The final Hot Line session of ESC Congress 2022 – focussing on new CV findings related to COVID-19 – began with a presentation of results from the COVID-PACT trial on the optimal anticoagulation regimen for COVID-19 patients in the intensive care unit (ICU). Presenter, Doctor David Berg (Brigham And Women's Hospital - Boston, USA), explains the rationale: “COVID-19 treatment guidelines recommend full-dose anticoagulation for hospitalised patients outside the ICU and the standard dose for those in the ICU.1,2 This discordant advice has left many clinicians confused about what to do, particularly in COVID-19 patients at the border-zone of needing ICU-level care. The recommendation for ICU patients is largely based on a trial which found that full-dose anticoagulation, compared with the standard dose, did not decrease the number of days alive without organ support in critically ill patients with COVID-19.”
COVID-PACT was a 2x2 factorial trial in which 390 patients with COVID-19 requiring ICU-level care were randomised 1:1 to either full-dose anticoagulation or standard-dose prophylactic anticoagulation – unfractionated heparin or low-molecular-weight heparin was used for either regimen at the discretion of the managing clinicians.

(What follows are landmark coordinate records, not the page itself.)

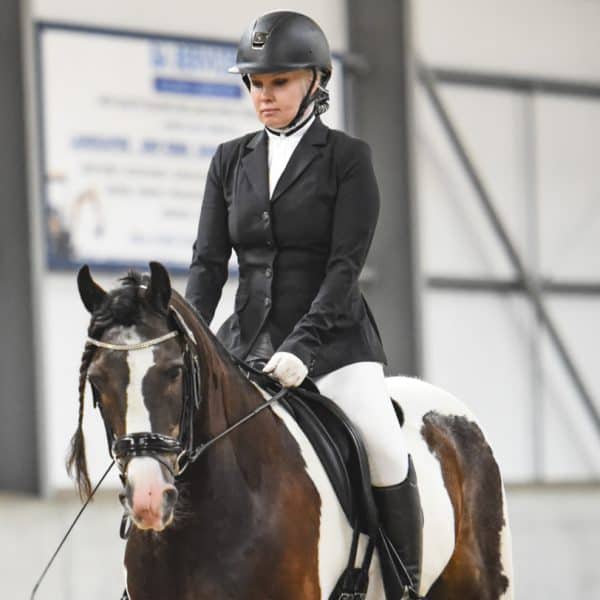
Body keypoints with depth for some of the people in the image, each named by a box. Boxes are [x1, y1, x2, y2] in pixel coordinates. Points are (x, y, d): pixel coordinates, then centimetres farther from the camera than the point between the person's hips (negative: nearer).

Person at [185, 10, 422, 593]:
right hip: (248, 336, 5)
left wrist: (301, 347, -23)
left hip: (332, 336, -4)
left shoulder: (347, 158, -2)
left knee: (385, 453, -24)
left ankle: (406, 584, -10)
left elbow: (346, 264, -11)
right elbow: (208, 261, 7)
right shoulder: (231, 161, 10)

In patients without another indication for antiplatelet therapy (n=292), there was an additional randomisation to either clopidogrel or no antiplatelet therapy. The primary efficacy outcome was the hierarchical composite of death due to venous or arterial thrombosis, pulmonary embolism, clinically evident deep venous thrombosis (DVT), type 1 myocardial infarction, ischaemic stroke, systemic embolic event or acute limb ischaemia, or clinically silent DVT, until hospital discharge or 28 days, whichever occurred first.

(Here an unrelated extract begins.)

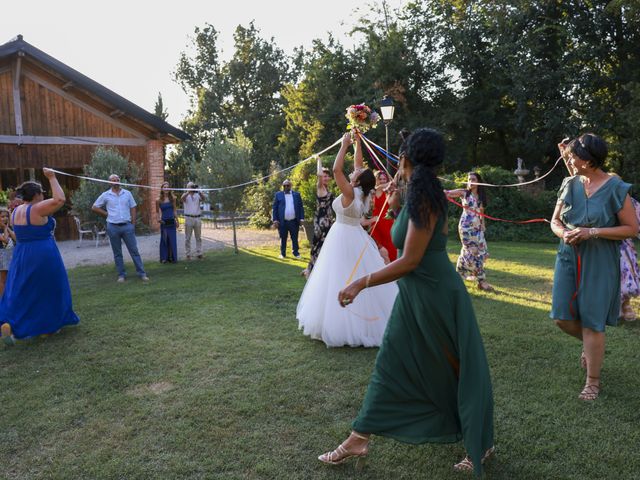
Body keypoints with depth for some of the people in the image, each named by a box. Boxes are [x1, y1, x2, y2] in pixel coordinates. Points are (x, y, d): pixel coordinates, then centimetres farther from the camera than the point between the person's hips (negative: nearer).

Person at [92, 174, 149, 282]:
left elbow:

Full-dose anticoagulation lowered the risk of the primary efficacy outcome by 44% compared with the standard dose in the time-to-event analysis (9.9% versus 15.2%; hazard ratio [HR] 0.56; 95% CI 0.32 to 0.99, p=0.046). The primary safety outcome of fatal or life-threatening bleeding occurred in 2.1% of patients on full-dose anticoagulation and 0.5% of patients on standard-dose anticoagulation (p=0.19). No difference in all-cause mortality was reported between the groups (HR 0.91; 95% CI 0.56 to 1.48, p=0.70). Furthermore, there were no differences in the primary efficacy or safety outcomes in patients treated with clopidogrel compared with no antiplatelet therapy.
Dr. Berg comments, “COVID-PACT shows that full-dose anticoagulation more effectively prevents the clotting complications of COVID-19, which may be a more appropriate focus for antithrombotic therapy as a preventive intervention, and is the basis for anticoagulation recommendations in ICU patients without COVID-19.”